Associate Professor Stuart Piggin
Since the publication of his ground-breaking doctoral thesis, Making Evangelical Missionaries, 1789-1858 (1984), Stuart Piggin has published more than 100 academic articles and seven books, a number of which have become classics in the field. While his most distinguished contribution to international religious history has been focused on the history of Evangelical Christianity, Stuart has also written a critical history of the Mount Kembla Disaster of 1902 (OUP, 1992) and his work has spanned the full range of critical, social and political studies of Evangelical Christianity in the English-speaking world. His landmark work, Evangelical Christianity in Australia: Spirit, Word and Work (OUP, 1996) defined a new agenda for the interpretation of the influence of Protestant Christianity – and of religion generally – in Australian history, politics and society.

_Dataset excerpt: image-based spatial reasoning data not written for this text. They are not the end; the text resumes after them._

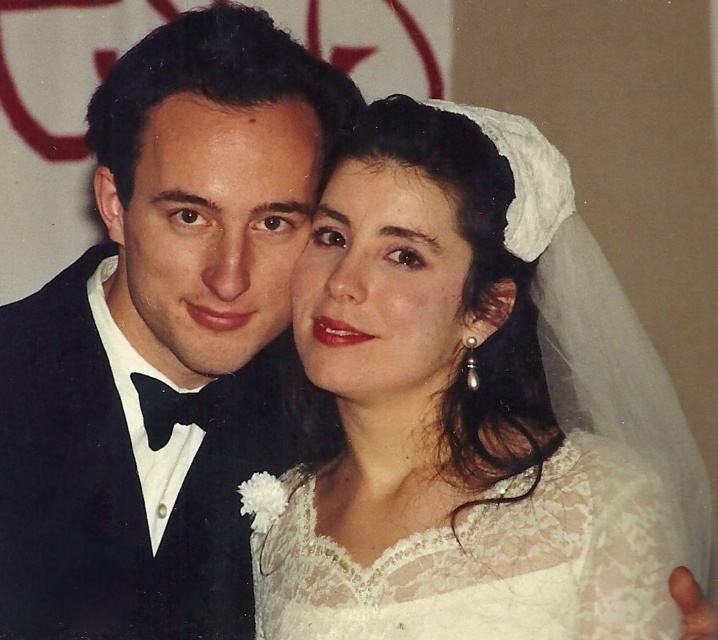
Question: Considering the real-world distances, which object is closest to the black satin tuxedo at left?

Choices:
 (A) white lace veil at upper center
 (B) white lace dress at center

Answer: (A)

Question: Which object is farther from the camera taking this photo?

Choices:
 (A) black satin tuxedo at left
 (B) white lace veil at upper center
 (C) white lace dress at center

Answer: (A)

Question: Which of the following is the farthest from the observer?

Choices:
 (A) (253, 468)
 (B) (456, 570)

Answer: (A)

Question: Does black satin tuxedo at left lie behind white lace dress at center?

Choices:
 (A) no
 (B) yes

Answer: (B)

Question: Does white lace veil at upper center appear on the left side of black satin tuxedo at left?

Choices:
 (A) yes
 (B) no

Answer: (B)

Question: Is white lace veil at upper center bigger than white lace dress at center?

Choices:
 (A) yes
 (B) no

Answer: (A)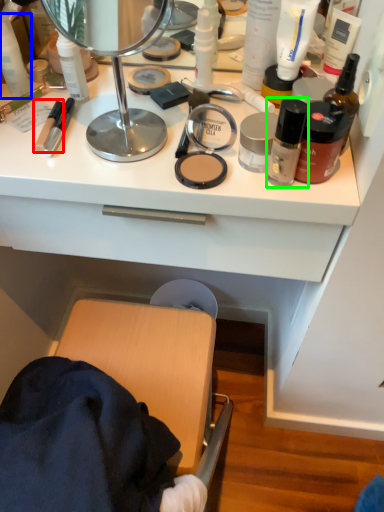
Question: Based on their relative distances, which object is nearer to toiletry (highlighted by a red box)? Choose from toiletry (highlighted by a blue box) and toiletry (highlighted by a green box).

Choices:
 (A) toiletry
 (B) toiletry

Answer: (A)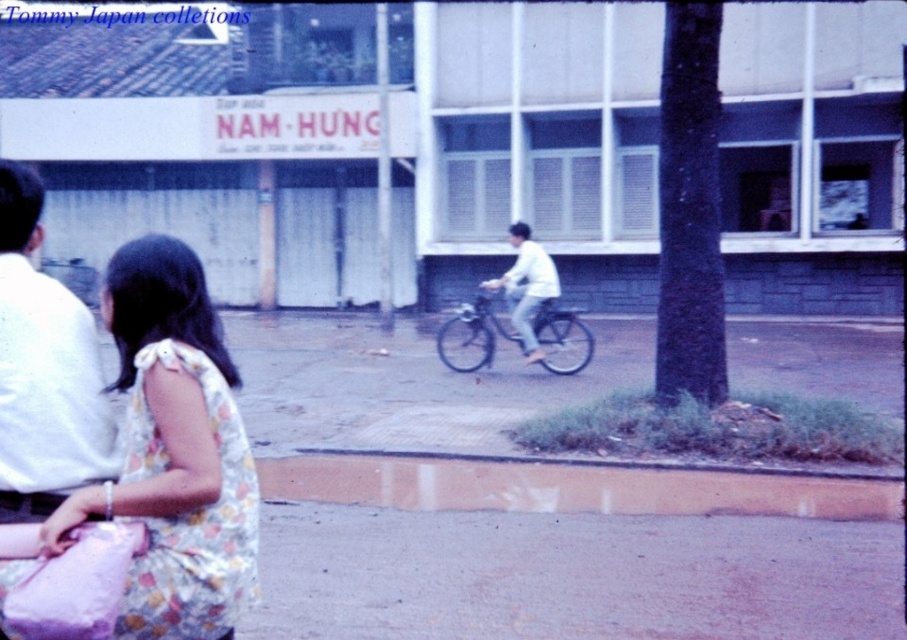
Who is higher up, floral fabric dress at lower left or white matte bicycle at center?

Positioned higher is white matte bicycle at center.

Can you confirm if floral fabric dress at lower left is positioned to the right of white matte bicycle at center?

No, floral fabric dress at lower left is not to the right of white matte bicycle at center.

Does point (201, 285) come in front of point (520, 332)?

Yes, it is.

The image size is (907, 640). I want to click on floral fabric dress at lower left, so click(174, 451).

Does point (155, 486) come in front of point (459, 369)?

Yes, point (155, 486) is in front of point (459, 369).

Does floral fabric dress at lower left appear under metallic silver bicycle at center?

Correct, floral fabric dress at lower left is located below metallic silver bicycle at center.

Between point (122, 300) and point (579, 321), which one is positioned behind?

Point (579, 321)

Where is `floral fabric dress at lower left`? This screenshot has width=907, height=640. floral fabric dress at lower left is located at coordinates (174, 451).

Does floral fabric dress at lower left come in front of white cotton shirt at left?

That is True.

Based on the photo, between floral fabric dress at lower left and white cotton shirt at left, which one appears on the right side from the viewer's perspective?

From the viewer's perspective, floral fabric dress at lower left appears more on the right side.

Is point (211, 490) positioned in front of point (54, 362)?

That is True.

What are the coordinates of `floral fabric dress at lower left` in the screenshot? It's located at (174, 451).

Stuart has also played a critical role in public reception of new research in religious history, including presentations to the first National Forum on Australia’s Christian Heritage in Parliament House, Canberra and establishing the Centre for the Study of Australian Christianity during the period he was Master of Robert Menzies College at Macquarie University from 1990 to 2004. He has been a mentor to many new and established researchers in the field, supervising a stream of PhD students, many fostered through his ongoing seminar on Christian history in connection with the Centre for the History of Christian Thought and Experience at Macquarie University.

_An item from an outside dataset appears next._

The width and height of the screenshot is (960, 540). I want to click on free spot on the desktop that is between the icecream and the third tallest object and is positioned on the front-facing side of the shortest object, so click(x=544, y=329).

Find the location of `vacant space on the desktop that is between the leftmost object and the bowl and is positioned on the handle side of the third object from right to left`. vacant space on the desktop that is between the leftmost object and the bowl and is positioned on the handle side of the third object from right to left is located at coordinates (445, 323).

Stuart Piggin became a Member of the Association for the Association for the Journal of Religious History in 1990, later serving on the Executive. During the period when the old Association was struggling to adjust to the retirement of the first generation who had created the Journal in 1960, he played a leading role in the negotiations which led to the formation of the Religious History Association through the amalgamation of the Association for the Journal of Religious History and the Religious History Society in 2010, including the suggestion for the name of the new organisation. He served as Secretary of the Religious History Association from its formation in 2010 until 2013.
Stuart has been at the heart of the scholarly study of religious history in Australia for more than three decades during which time he has been instrumental in the growth of religious history as a part of the Academy in Australia.